In April, the American Association of State Highway Transportation Officials (AASHTO) estimated states would experience a minimum 30 percent loss in revenue over the next 18 months. To keep construction schedules and prevent job loss, AASHTO requested that Congress include nearly $50 billion for state departments of transportation in forthcoming COVID-19 relief bills.

Anyone following the “will they – won’t they” on a federal infrastructure package likely has whiplash by now, but if I were a betting person, I’d put money on Republicans and Democrats uniting behind a package in the next 12 months. Compromises will be made under this package. Senate Majority Leader Mitch McConnell would like to see a “modest” proposal, such as a reauthorization that primarily focuses on existing programs. House Democrats have prioritized investments in green infrastructure. The White House has been focused on investing in rural America.

Our job, as transportation professionals, is to continue telling our story at every opportunity to ensure that transportation infrastructure is a meaningful component of a future package. We have a great story to tell.
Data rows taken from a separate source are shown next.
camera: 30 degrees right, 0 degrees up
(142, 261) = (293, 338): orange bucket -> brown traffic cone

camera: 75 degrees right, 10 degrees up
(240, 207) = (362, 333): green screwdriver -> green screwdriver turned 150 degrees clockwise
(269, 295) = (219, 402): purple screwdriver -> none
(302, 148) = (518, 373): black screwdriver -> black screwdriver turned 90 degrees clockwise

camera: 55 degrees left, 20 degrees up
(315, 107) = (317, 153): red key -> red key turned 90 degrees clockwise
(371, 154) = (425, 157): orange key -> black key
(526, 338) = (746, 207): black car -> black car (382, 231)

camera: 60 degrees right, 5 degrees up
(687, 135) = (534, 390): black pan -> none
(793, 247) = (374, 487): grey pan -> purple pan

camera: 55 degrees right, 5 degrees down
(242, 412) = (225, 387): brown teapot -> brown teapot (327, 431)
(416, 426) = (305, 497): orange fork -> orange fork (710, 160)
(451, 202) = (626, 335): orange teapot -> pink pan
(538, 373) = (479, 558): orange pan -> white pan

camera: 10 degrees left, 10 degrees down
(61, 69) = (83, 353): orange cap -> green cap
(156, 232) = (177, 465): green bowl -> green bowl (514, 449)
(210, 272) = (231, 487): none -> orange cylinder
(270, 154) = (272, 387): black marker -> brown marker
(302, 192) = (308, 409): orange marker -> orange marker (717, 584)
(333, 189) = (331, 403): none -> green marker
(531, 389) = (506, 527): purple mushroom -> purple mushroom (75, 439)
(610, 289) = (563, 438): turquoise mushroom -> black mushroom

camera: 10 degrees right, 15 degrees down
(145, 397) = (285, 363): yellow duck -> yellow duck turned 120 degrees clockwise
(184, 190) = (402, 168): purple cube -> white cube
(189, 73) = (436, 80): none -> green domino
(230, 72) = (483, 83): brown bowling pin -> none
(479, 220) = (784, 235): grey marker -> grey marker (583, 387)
While most of our national workforce is asked to stay in and stay safe, freight operators are working around the clock to move test kits, medical supplies, food – and yes, toilet paper. They are doing so with limited access to food and rest stops, which have been closed in an effort to thwart discretionary travel.

Congested infrastructure networks are experiencing temporary relief, but before COVID-19 U.S. companies were spending $27 billion annually in extra freight transportation expenses due to congestion on highways alone, and the total cost of congestion is estimated at $1 trillion annually – roughly seven percent of U.S. economic output. Profits lost to dysfunction will not put Americans to work – robust federal investment in our multimodal freight network will put people to work immediately, and support economic growth for years to come.